In its decision, the tribunal found that the rights sought by On Tower were essential to its business as a neutral host of infrastructure and noted that other terms of the proposed agreement and planning law served to protect JH & FW Green and addressed its concerns. Amongst other things, the tribunal considered the fact the proposed agreement forbid On Tower from causing nuisance on the site, giving the landowner remedies if those terms were breached. The tribunal also referred to the 2019 Court of Appeal Compton Beauchamp decision, which is the subject of an appeal to the UK Supreme Court but which, on current application of the case law, would prevent On Tower seeking additional Code rights from the tribunal once the agreement was imposed.

JH & FW Green lodged an appeal against the tribunal’s decision before the Court of Appeal. It argued, amongst other things, that the tribunal had misunderstood both the significance of the terms of the existing agreement and paragraph 17 of the 2017 Code.

Paragraph 34(12) of the Code requires the tribunal or court, when considering the terms to be included in a new agreement, to have regard to the terms of the existing agreement.
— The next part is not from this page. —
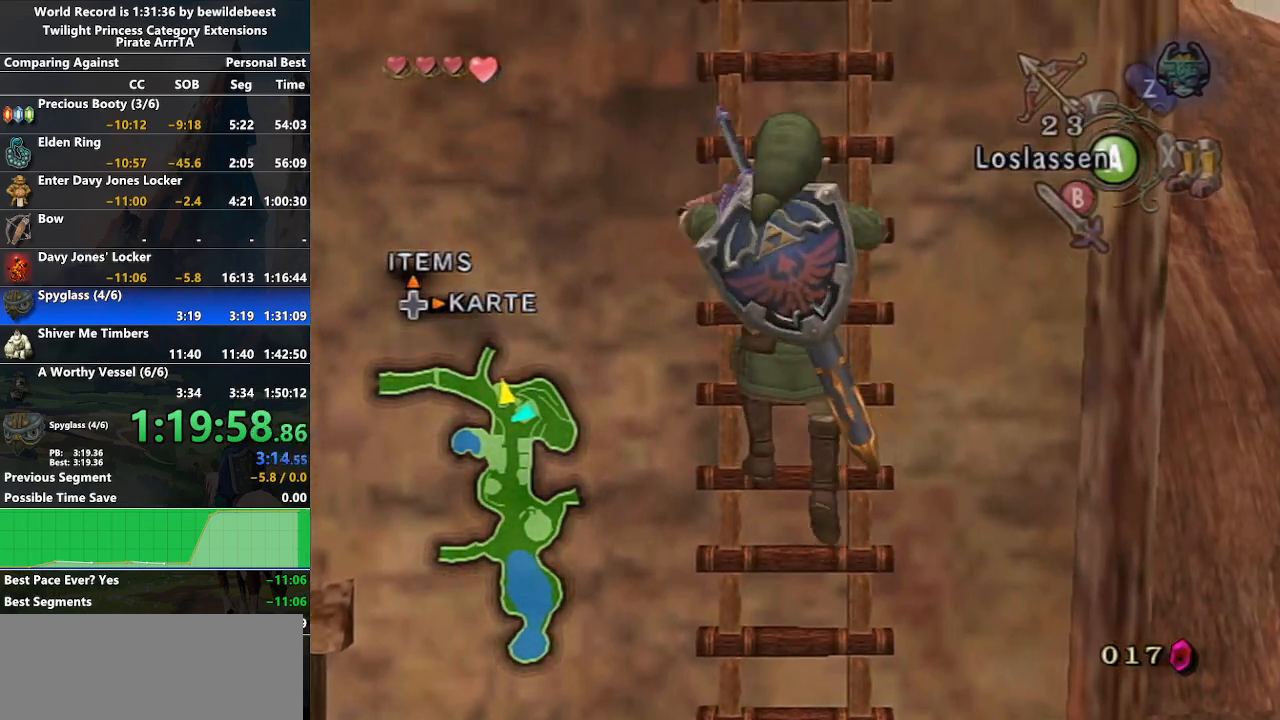
{"buttons": [], "left_stick": "up", "right_stick": "center", "events": []}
JH & FW Green argued, drawing analogies to similar wording in the Landlord and Tenant Act 1954, that this required the tribunal to treat the terms of the existing agreement as the starting point and that there was a heavy onus placed on the party seeking to depart from those terms.

The Court of Appeal rejected this argument, stating that the 2017 Code pursued a different policy to the Landlord and Tenant Act 1954 and that the weight to be attached to the existing agreement will turn on its consistency with that policy. It pointed out that agreements which pre-date the 2017 Code were less likely to accord with its purposes.
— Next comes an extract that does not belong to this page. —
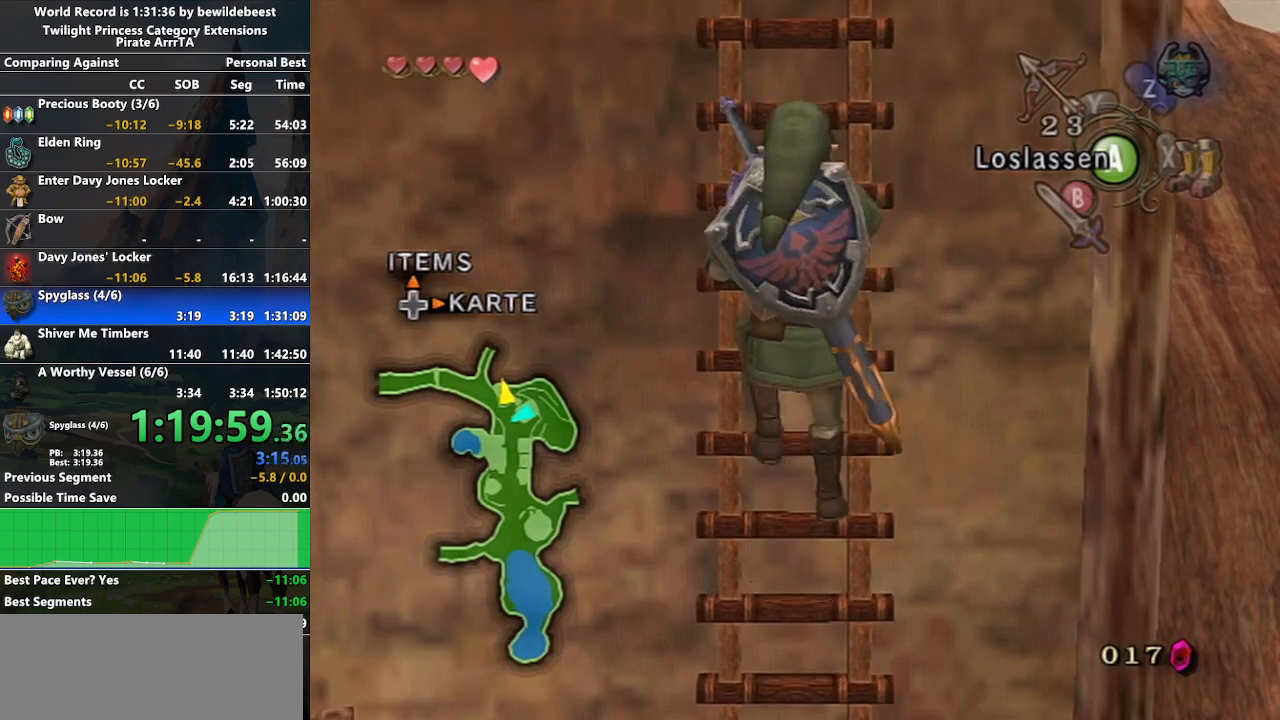
{"buttons": [], "left_stick": "up", "right_stick": "center", "events": []}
Pierre Smith said: “The Court of Appeal has scotched the view that the principles applied to the Landlord and Tenant Act 1954 are to be slavishly followed.”

The Court of Appeal pointed out that the tribunal was, in any event, not invited to consider the terms of the existing agreement as both parties were seeking to depart from its terms.
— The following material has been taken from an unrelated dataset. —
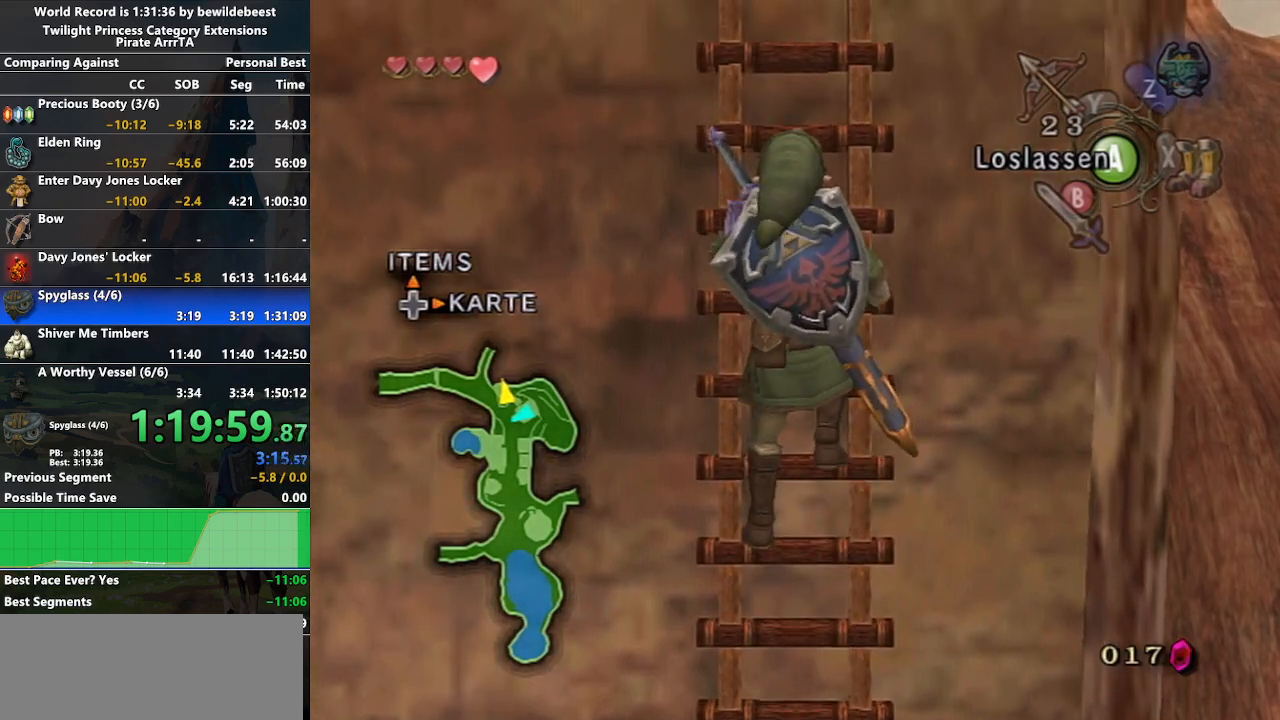
{"buttons": [], "left_stick": "up", "right_stick": "center", "events": []}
Paragraph 17 of the 2017 Code provides for an operator to be entitled to upgrade or share if any changes to the electronic communications apparatus have "no adverse impact, or no more than a minimal adverse impact, on its appearance" and the upgrading or sharing "imposes no additional burden" on the site provider.

The tribunal had held that paragraph 17 “operates as a floor” and not a ceiling, in that they specify the minimum rights that operators enjoy, but that it is open to the tribunal to grant broader rights.

In its appeal, JH & FW Green argued that paragraph 17 does not merely operate as a floor. It claimed it “sets a benchmark or standard” that UK law makers had considered, when forming the Code, to provide a fair balance between the interests of site providers and operators. It accepted that it is open to the tribunal to grant more extensive rights to operators than are provided for in paragraph 17 but argued that there must be “sufficient justification for doing so” and that this was not the case in respect of On Tower’s request.

The Court of Appeal, however, considered evidence relating to the formulation of the Code and said it supported claims made by On Tower that the onus on it to justify extended rights was “not a heavy one”. It held that the tribunal was “amply justified” to provide for complete flexibility in the equipment upgrade and sharing rights to be written into the new lease with JH & FW Green. It cited that the uncertainty as to what demands technology will require in the future presented a “compelling basis” for unrestricted rights and a “very good reason” to go beyond paragraph 17.

Pierre Smith of Pinsent Masons said: “The Court of Appeal’s judgment will, by acknowledging that operators like On Tower should be able to upgrade infrastructure and share with other operators, ensure that the public can be offered access to the latest technology as it is rolled out across the UK in years to come.”